Top of Data

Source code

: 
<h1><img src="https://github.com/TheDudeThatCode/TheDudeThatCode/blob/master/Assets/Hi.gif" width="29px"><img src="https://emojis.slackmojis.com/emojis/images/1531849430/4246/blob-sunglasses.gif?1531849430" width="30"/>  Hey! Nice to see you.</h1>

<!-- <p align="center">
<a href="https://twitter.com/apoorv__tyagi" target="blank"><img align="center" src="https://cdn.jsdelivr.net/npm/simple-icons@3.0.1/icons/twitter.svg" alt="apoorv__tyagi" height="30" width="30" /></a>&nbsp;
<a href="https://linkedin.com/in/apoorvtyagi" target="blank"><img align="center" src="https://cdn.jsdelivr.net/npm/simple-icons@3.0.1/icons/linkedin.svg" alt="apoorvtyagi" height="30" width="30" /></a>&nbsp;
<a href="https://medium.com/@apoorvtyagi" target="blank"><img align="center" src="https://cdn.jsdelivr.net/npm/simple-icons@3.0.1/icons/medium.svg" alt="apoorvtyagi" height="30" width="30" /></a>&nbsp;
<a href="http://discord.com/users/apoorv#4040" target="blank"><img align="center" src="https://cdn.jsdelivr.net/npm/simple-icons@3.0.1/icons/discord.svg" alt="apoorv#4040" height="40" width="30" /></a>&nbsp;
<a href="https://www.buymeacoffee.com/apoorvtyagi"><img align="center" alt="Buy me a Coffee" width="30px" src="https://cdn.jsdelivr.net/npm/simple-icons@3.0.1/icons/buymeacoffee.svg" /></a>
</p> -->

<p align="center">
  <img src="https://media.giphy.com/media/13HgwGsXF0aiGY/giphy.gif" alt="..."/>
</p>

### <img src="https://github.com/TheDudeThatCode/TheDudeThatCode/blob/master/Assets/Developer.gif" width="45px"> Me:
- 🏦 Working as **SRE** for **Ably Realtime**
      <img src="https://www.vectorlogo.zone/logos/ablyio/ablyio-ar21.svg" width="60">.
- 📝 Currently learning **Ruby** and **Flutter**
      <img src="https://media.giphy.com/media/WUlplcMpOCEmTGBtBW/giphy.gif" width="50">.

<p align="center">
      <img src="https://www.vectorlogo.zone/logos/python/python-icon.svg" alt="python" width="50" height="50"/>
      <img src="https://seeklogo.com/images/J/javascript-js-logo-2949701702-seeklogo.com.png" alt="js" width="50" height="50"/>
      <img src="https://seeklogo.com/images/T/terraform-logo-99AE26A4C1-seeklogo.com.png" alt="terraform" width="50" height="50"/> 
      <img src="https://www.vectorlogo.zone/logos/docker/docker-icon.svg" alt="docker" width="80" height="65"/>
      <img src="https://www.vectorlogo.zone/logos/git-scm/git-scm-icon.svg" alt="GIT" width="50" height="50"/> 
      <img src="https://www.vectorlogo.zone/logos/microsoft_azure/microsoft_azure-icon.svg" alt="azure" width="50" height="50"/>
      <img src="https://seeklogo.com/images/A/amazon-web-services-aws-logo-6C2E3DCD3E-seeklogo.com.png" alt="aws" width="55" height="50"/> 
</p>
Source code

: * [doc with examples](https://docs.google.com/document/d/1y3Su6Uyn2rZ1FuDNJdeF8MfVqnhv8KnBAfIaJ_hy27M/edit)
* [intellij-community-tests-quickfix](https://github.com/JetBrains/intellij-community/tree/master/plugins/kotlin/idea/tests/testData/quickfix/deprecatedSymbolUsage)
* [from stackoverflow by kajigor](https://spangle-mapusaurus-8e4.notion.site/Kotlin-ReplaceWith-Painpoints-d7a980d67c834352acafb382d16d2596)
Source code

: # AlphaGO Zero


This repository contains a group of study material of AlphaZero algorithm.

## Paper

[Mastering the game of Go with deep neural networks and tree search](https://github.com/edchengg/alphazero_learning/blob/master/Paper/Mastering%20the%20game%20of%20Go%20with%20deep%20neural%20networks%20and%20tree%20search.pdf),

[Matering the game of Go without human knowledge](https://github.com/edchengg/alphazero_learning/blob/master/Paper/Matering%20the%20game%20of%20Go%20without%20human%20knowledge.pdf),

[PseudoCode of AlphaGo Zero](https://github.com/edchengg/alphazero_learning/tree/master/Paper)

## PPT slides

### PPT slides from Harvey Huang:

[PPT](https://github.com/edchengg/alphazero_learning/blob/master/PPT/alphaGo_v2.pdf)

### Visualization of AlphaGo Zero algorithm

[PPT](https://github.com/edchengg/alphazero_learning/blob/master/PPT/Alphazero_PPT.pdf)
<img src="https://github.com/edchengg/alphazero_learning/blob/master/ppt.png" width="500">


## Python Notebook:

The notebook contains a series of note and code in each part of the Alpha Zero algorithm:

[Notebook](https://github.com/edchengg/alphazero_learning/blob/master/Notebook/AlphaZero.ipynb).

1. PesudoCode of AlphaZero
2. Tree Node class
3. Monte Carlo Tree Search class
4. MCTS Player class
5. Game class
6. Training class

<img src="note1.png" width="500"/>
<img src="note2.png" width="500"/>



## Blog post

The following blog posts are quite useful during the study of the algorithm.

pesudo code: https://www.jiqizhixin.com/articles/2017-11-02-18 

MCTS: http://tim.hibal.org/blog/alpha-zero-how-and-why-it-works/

Bottom of Data
Top of Data

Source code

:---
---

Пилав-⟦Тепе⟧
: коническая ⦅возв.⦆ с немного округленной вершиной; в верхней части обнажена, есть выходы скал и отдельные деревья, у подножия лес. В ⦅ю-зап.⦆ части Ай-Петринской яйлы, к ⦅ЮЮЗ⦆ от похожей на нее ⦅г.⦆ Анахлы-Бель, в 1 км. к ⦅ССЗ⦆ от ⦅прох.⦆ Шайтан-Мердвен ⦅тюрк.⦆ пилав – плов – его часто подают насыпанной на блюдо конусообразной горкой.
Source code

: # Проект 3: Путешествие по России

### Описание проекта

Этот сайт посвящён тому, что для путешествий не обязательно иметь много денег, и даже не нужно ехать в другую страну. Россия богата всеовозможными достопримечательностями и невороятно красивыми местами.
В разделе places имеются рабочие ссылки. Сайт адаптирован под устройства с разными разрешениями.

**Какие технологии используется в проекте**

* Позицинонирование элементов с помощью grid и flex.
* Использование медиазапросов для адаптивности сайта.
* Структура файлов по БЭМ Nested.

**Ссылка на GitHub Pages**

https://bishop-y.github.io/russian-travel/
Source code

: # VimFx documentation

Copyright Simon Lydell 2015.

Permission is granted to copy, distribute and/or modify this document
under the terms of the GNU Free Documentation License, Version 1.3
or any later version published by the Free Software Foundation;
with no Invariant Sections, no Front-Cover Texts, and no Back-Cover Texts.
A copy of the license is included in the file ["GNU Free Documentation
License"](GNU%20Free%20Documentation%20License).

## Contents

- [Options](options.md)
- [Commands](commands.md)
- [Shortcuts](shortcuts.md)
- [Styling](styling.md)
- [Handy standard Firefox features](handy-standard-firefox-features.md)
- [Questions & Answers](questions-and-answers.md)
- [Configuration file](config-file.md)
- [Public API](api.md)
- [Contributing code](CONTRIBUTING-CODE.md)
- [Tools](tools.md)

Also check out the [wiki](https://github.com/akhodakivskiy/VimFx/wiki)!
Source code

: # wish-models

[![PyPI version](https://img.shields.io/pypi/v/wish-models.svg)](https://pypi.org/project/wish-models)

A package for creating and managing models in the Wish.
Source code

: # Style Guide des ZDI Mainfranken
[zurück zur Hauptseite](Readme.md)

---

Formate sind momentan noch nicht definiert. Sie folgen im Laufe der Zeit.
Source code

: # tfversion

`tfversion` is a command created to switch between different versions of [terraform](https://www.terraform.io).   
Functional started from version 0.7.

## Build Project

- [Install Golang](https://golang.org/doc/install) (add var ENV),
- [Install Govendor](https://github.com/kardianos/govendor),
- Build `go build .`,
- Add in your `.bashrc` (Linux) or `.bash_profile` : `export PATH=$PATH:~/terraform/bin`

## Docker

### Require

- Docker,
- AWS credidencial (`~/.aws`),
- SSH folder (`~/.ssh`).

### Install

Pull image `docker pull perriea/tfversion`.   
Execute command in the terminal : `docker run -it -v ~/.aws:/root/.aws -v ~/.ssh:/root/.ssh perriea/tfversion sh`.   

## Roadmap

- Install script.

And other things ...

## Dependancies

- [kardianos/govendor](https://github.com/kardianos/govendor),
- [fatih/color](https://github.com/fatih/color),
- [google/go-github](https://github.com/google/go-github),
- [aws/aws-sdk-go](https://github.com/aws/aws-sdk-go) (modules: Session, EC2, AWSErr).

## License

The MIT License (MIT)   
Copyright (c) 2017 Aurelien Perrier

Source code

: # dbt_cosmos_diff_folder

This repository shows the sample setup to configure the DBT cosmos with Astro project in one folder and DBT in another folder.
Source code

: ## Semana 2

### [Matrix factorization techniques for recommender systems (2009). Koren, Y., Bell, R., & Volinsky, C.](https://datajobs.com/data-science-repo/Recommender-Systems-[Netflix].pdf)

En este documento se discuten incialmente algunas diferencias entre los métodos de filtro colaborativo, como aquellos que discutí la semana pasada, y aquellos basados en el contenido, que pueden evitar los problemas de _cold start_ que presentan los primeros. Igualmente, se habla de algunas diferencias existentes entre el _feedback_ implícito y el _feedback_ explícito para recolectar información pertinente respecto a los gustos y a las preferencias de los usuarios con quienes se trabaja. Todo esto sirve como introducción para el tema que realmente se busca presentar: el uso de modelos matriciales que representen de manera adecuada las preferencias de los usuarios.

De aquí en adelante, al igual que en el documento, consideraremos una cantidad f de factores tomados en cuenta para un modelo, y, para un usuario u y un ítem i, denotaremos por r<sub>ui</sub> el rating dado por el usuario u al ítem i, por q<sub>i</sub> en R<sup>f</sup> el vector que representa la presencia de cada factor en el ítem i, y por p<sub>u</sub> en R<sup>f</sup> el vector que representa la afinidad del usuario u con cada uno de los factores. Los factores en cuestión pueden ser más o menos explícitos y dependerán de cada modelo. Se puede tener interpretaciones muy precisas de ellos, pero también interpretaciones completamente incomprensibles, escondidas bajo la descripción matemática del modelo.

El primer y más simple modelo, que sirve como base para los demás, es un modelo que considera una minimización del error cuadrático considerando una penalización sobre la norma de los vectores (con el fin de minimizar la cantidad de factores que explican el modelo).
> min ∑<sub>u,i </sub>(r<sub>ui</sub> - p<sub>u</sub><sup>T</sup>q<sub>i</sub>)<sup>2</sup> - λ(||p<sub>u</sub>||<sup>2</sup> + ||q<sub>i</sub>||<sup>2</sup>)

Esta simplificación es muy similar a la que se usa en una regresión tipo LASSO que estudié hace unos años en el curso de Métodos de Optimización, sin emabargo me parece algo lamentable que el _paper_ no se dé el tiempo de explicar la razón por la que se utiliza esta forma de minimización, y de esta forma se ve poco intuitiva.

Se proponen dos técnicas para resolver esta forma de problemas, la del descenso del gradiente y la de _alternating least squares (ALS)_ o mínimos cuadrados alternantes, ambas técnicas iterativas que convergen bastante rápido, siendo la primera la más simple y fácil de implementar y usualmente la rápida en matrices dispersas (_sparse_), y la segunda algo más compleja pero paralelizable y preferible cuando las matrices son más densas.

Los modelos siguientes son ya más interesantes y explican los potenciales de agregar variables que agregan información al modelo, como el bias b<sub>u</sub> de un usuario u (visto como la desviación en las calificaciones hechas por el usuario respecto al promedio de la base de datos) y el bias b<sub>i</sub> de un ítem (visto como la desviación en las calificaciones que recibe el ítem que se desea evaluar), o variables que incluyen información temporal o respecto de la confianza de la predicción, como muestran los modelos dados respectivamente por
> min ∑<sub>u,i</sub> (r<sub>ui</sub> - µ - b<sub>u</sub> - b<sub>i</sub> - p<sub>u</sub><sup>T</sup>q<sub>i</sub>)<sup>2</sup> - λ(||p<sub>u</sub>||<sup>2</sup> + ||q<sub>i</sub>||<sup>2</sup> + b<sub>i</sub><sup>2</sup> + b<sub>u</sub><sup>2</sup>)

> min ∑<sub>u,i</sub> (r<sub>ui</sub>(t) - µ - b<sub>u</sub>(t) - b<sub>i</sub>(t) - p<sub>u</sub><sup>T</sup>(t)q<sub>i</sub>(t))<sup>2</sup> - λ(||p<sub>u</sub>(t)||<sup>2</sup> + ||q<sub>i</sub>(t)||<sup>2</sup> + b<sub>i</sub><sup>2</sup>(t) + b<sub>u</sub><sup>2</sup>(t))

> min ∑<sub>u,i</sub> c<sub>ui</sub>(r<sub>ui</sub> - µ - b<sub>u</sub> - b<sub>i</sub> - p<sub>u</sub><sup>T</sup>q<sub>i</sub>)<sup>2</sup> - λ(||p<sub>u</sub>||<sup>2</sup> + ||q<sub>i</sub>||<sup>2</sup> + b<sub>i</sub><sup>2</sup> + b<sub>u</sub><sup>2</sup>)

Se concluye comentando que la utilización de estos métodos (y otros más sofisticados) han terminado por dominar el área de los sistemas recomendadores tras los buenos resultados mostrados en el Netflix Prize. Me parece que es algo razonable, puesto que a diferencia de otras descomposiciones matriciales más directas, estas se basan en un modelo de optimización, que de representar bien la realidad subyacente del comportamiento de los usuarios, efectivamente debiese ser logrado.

Bottom of Data

# [How to complete this task]
Pick out every line of the items that contains the string "images", and copy each one.

# [Task solution]
<h1><img src="https://github.com/TheDudeThatCode/TheDudeThatCode/blob/master/Assets/Hi.gif" width="29px"><img src="https://emojis.slackmojis.com/emojis/images/1531849430/4246/blob-sunglasses.gif?1531849430" width="30"/>  Hey! Nice to see you.</h1>
      <img src="https://seeklogo.com/images/J/javascript-js-logo-2949701702-seeklogo.com.png" alt="js" width="50" height="50"/>
      <img src="https://seeklogo.com/images/T/terraform-logo-99AE26A4C1-seeklogo.com.png" alt="terraform" width="50" height="50"/> 
      <img src="https://seeklogo.com/images/A/amazon-web-services-aws-logo-6C2E3DCD3E-seeklogo.com.png" alt="aws" width="55" height="50"/> 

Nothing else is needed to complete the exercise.